• **The problem**:
Leaving out all pictures, write down exactly the lines from the one containing "FigUre 1 | Flow" through the last line of the material.

• **Input data**:
━━━━━━━━━━━━━━━━

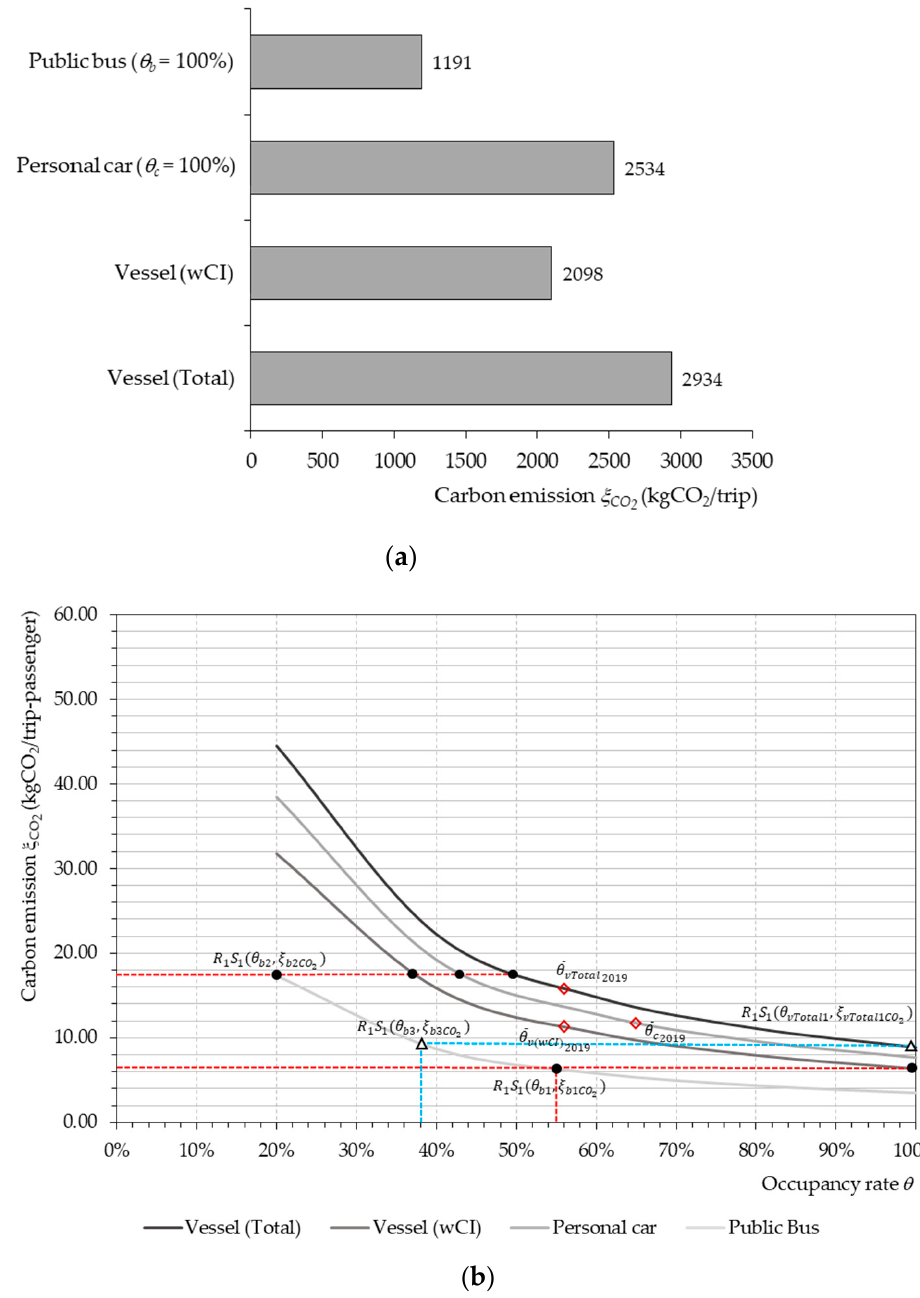
Figure 8. Calculated carbon emissions on the route segment 𝑅 (cid:2869) 𝑆 (cid:2869) : ( a ) total carbon emissions per single trip with respect to each transportation mode and based on the reference capacity of 330 pas ‐ sengers; ( b ) comparison of carbon emissions with respect to the 𝜃 for each transportation mode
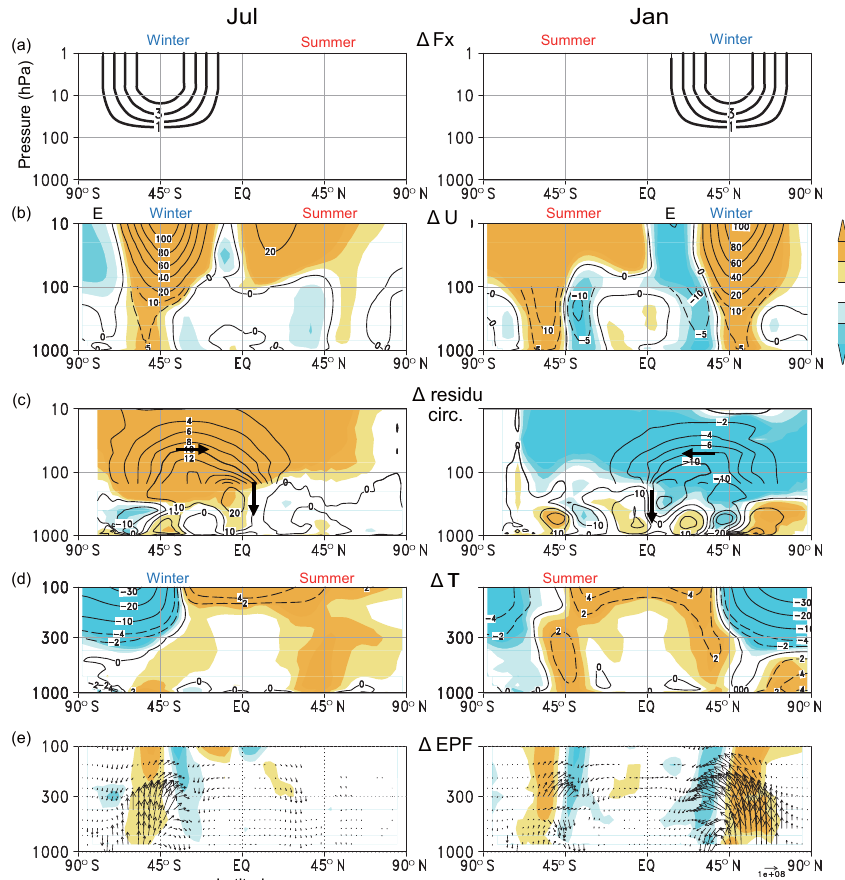
Figure 12. Difference between strong and weak stratospheric westerly jet experiments by Yukimoto and Kodera (2007) in July (left) and January (right): (a) zonal momentum forcing (ms − 1 day − 1 ), (b) zonal mean zonal winds (ms − 1 ) , (c) mean meridional residual circulation (10 9 kgs − 1 ) , (d) zonal mean air temperature (K) and (e) E–P fluxes (m − 2 s − 2 ) (arrows) and their divergence (colour shading). Colour shading indicates differences normalized by the standard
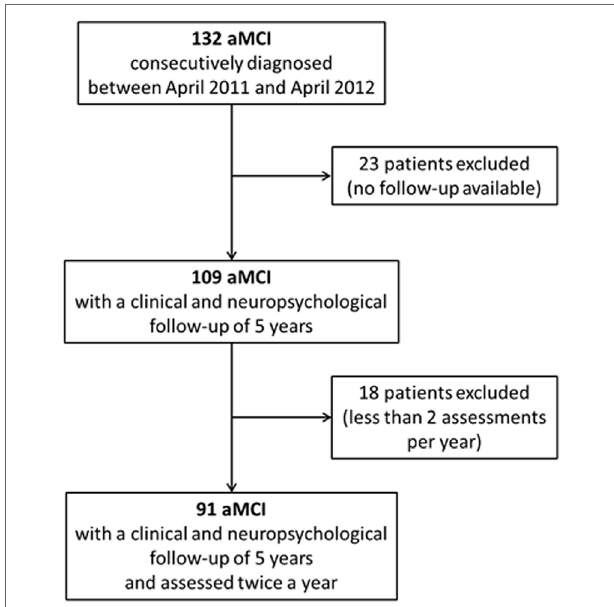
FigUre 1 | Flow chart of the study. One hundred thirty-two amnesic MCI (aMCI) patients were initially enrolled. Forty-one participants were retrospectively excluded (23 resulted were lost to follow-up; 18 did not undergo two or more clinical and neuropsychological assessments per year). Data from 91 aMCI subjects were finally considered for the present analyses.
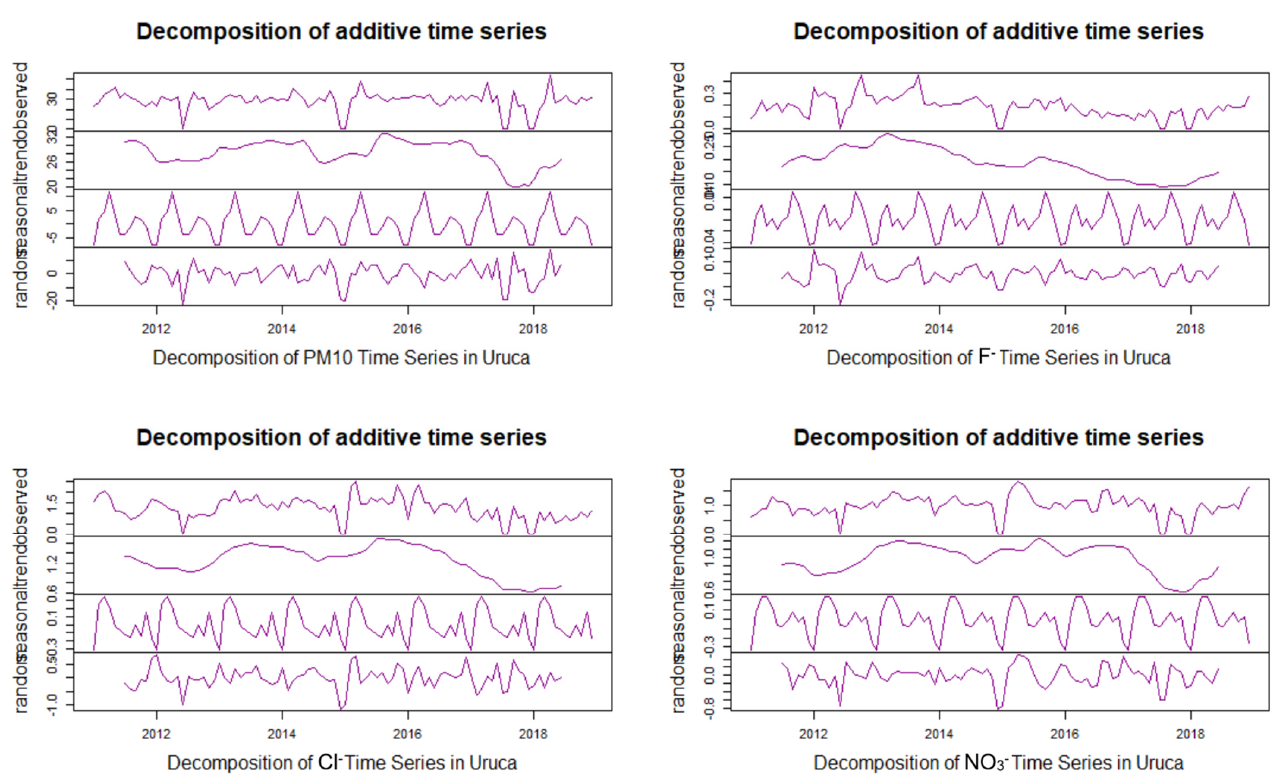
Figure 6. Decomposition of additive time series for the UR sampling site, 2011–2018 .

━━━━━━━━━━━━━━━━

• **Exercise result**:
FigUre 1 | Flow chart of the study. One hundred thirty-two amnesic MCI (aMCI) patients were initially enrolled. Forty-one participants were retrospectively excluded (23 resulted were lost to follow-up; 18 did not undergo two or more clinical and neuropsychological assessments per year). Data from 91 aMCI subjects were finally considered for the present analyses.
Figure 6. Decomposition of additive time series for the UR sampling site, 2011–2018 .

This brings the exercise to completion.